- _GIVEN INSTRUCTION 1_: Summarize the travel account in three sentences.
- _GIVEN INSTRUCTION 2_: List the other writers' houses that the travel account compares with the Dickens House.

- _DOCUMENT_:
◇ ◇ ◇ ◇ ◇
The Dickens House was great, of course. It’s a little more like the Lucy Maud Montgomery Birthplace house rather than, say, the Edgar Allan Poe House or the Alcott House—very few of the furnishings are native to the house when Dickens lived there, though more of the furnishings came from his other (now demolished) houses, and most of the rooms are set up not as rooms the way they would have looked in the 1830s, during the writing of Oliver, Pickwick, etc., but rather as museums crammed full of random bits of photos, letters, books, and paraphernalia. I loved it. The street it’s on looks completely unremarkable—just a standard street of connected brick row houses—and I initially had trouble finding it because I can’t get used to the English habit of having even and odd numbers on the same side of the street: I turned on the street, saw the number 61 on my right, and immediately crossed, only to then find the numbers 3, 4, etc. and then cross back to find number 48 Doughty Street. At the end, in the little gift shop, I went mildly crazy and bought a first-edition copy of The Life of Our Lord by Dickens—it’s the story of Jesus’s life that he wrote for his own children when they were young, and read them in manuscript for years, which was only published once years after his death. The bookstore/gift shop is tiny, and though they knew it was a first edition, a) it’s almost certainly the most minor Dickens work ever, which doesn’t fit in thematically with any of the other exhibits in the house, and b) the store clearly doesn’t have much call for items priced much higher than post cards or commemorative posters, so the book had already been reduced in price twice. I agonized over it and finally decided to get it—it’s in good condition, and even considering the terrible exchange rate, it’s cheaper than the cheapest copy we ever had at Heritage (when we’d get them in occasionally), and it’s likely my only chance ever to have any Dickens first edition at all.

I walked back to the hotel in the alternating drizzle and sunshine, clutching my bag to be sure the book didn’t get wet, and reflected that the weather in London in the beginning of March seems to be exactly comparable to the weather in Alaska in the end of August, oddly enough. At left, you see a random art gallery I passed: we have enough friends who do love ketchup that I thought it would make a fun picture.

Forty-five minutes later, Robert arrived back from his meeting (reporting that the highlight was the cucumber sandwiches and the cucumber-seafood salad sandwiches on the lunch tray) and proceeded to break our Internet access completely. After many calls to the front desk and visits from a helpful not-completely-incompetent tech guy/bell boy and promises to reset their router (“rooter,” he called it in his continental way), ultimately Robert went back to using the wired connection, just like he had been using this morning, and the wireless connection that I’d been using disappeared entirely. For good.

We gave up and at 4:15 took a cab to the intersection (“That appears to be a difficult word for people here,” Robert observed. He’s since learned to say “junction.”) of Cheshire and Brick Lane because Robert wanted to walk through the Bengali section of town and browse and nibble.
◇ ◇ ◇ ◇ ◇
- _DATA PROVIDED_:
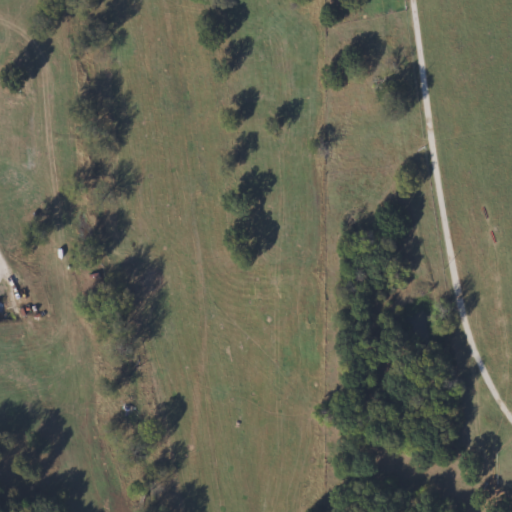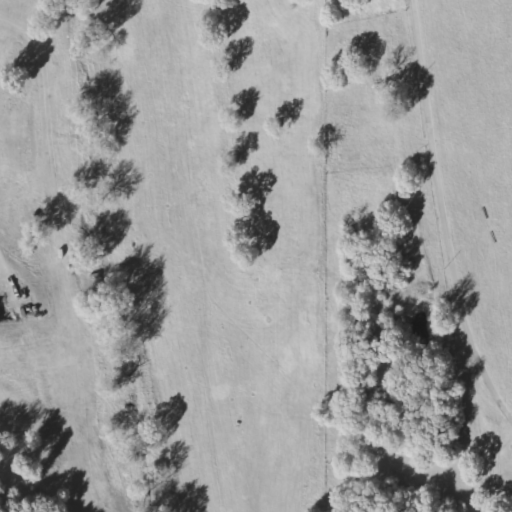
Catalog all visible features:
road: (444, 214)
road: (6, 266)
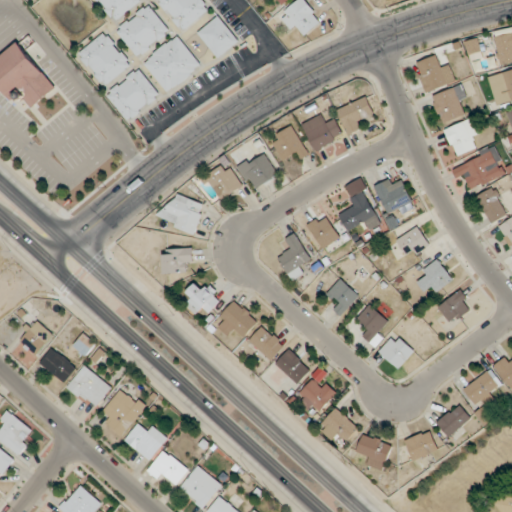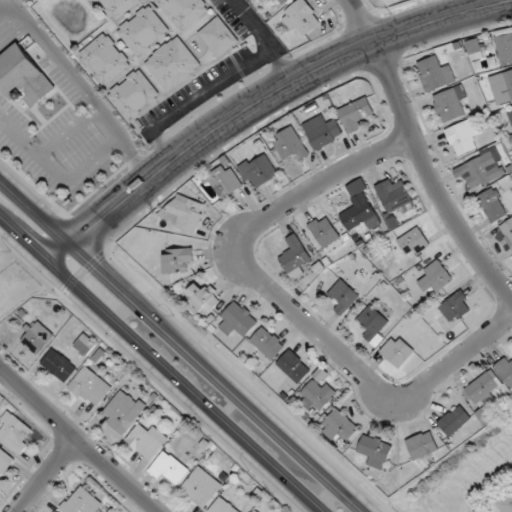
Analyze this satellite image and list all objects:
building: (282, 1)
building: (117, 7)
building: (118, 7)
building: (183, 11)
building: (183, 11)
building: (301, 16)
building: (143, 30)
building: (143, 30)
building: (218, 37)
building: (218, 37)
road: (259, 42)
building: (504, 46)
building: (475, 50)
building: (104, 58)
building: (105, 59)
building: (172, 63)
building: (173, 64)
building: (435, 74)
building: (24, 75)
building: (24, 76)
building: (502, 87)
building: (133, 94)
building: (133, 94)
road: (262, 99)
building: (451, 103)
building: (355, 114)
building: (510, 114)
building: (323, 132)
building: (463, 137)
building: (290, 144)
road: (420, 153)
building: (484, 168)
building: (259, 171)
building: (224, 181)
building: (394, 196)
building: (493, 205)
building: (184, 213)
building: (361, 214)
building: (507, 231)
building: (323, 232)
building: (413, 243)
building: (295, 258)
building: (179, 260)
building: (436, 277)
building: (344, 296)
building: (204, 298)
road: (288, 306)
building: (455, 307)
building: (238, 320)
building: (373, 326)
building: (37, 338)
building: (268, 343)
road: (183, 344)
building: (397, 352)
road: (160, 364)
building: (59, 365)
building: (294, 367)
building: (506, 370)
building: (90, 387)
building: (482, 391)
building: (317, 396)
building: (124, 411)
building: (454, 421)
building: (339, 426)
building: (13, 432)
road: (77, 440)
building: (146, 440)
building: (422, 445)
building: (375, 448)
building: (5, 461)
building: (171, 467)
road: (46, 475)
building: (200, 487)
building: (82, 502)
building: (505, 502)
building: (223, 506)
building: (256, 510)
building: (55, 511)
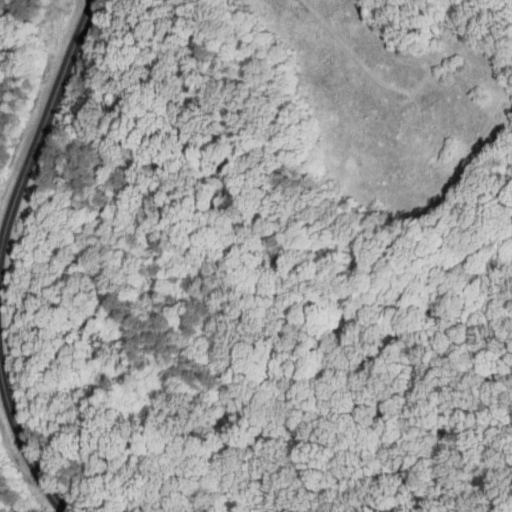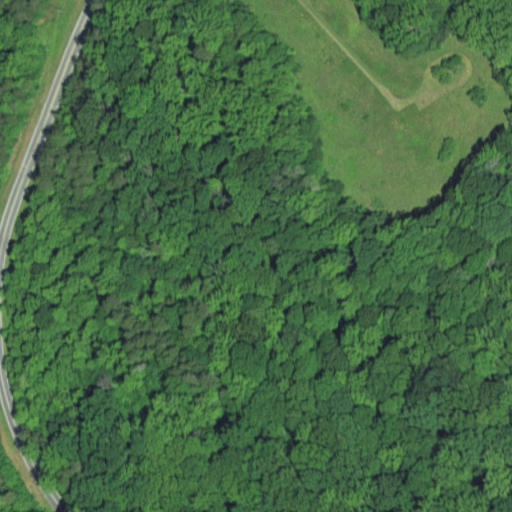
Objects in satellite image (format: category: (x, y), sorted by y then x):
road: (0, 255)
◇ ◇ ◇ ◇ ◇
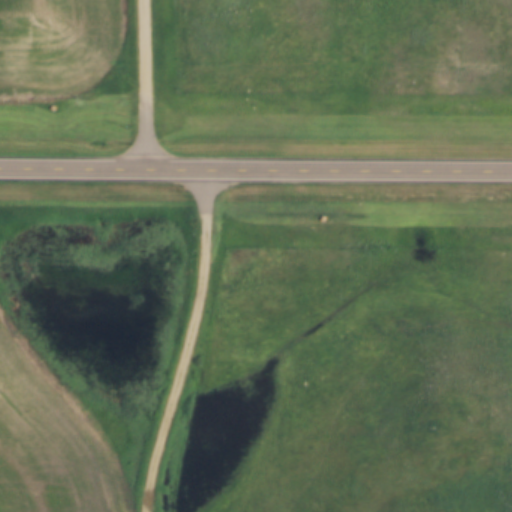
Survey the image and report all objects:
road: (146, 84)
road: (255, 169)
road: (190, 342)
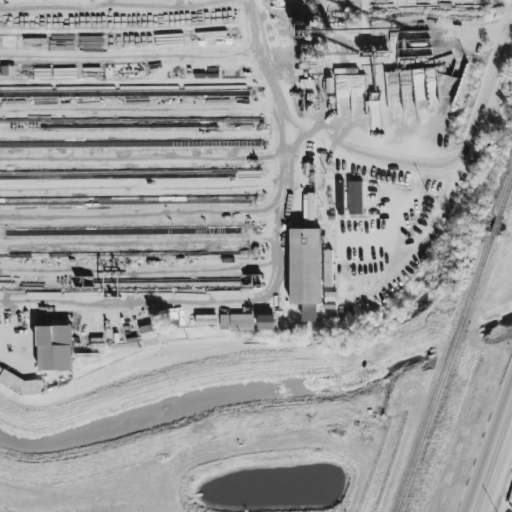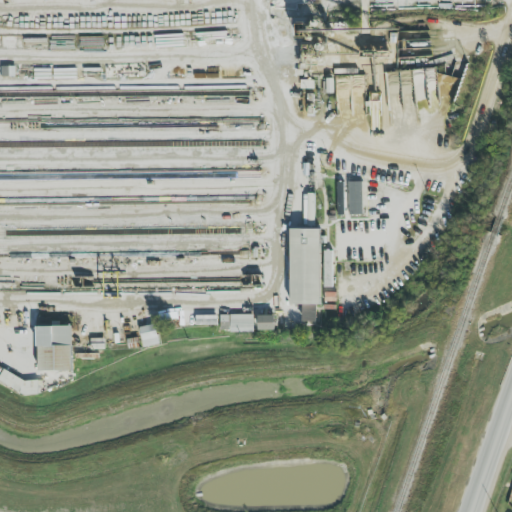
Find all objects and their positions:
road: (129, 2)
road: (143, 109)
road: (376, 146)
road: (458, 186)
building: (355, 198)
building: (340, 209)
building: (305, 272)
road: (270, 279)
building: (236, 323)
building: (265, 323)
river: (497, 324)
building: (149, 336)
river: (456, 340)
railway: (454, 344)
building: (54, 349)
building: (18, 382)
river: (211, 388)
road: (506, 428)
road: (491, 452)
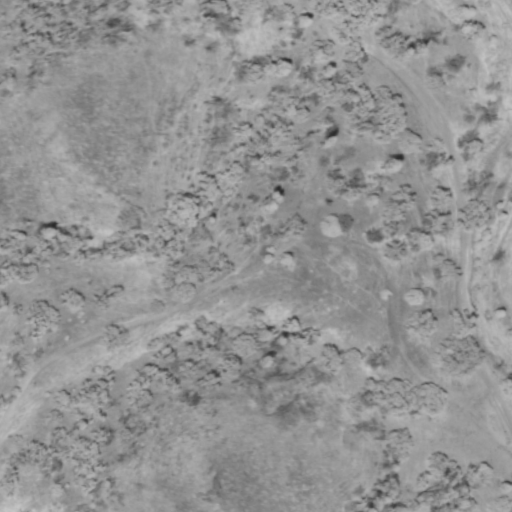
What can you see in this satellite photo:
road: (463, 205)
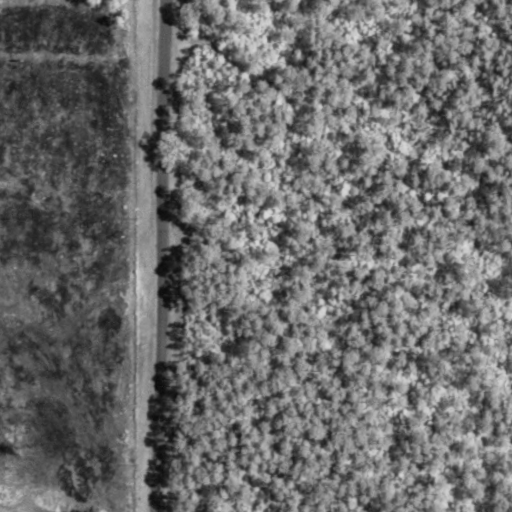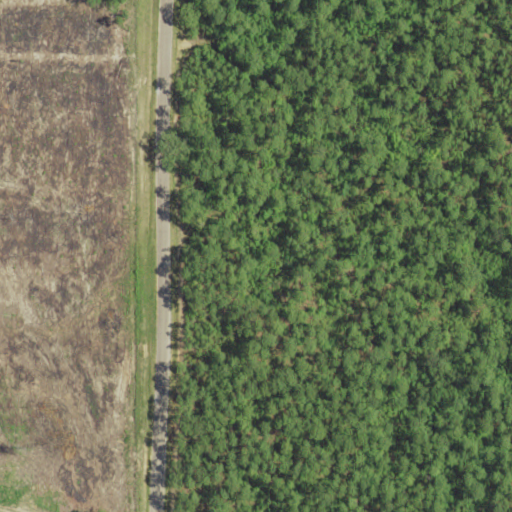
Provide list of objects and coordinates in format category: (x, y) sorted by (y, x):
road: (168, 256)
◇ ◇ ◇ ◇ ◇
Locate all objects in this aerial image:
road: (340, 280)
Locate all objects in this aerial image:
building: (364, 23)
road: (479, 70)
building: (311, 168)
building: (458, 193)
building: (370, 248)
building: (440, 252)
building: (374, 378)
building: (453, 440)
◇ ◇ ◇ ◇ ◇
- _PROBLEM SOLUTION 1_: The writer visited the Dickens House at 48 Doughty Street, where most rooms are set up as museums full of photos, letters, books, and paraphernalia rather than as period rooms, and bought a twice-reduced first edition of Dickens's The Life of Our Lord in the small gift shop. After Robert returned from his meeting, the Internet access broke, and despite many calls and visits from a tech guy, the wireless connection the writer had been using disappeared for good. They gave up and at 4:15 took a cab to Cheshire and Brick Lane so Robert could walk through the Bengali section of town.

- _PROBLEM SOLUTION 2_:
- Lucy Maud Montgomery Birthplace house
- Edgar Allan Poe House
- Alcott House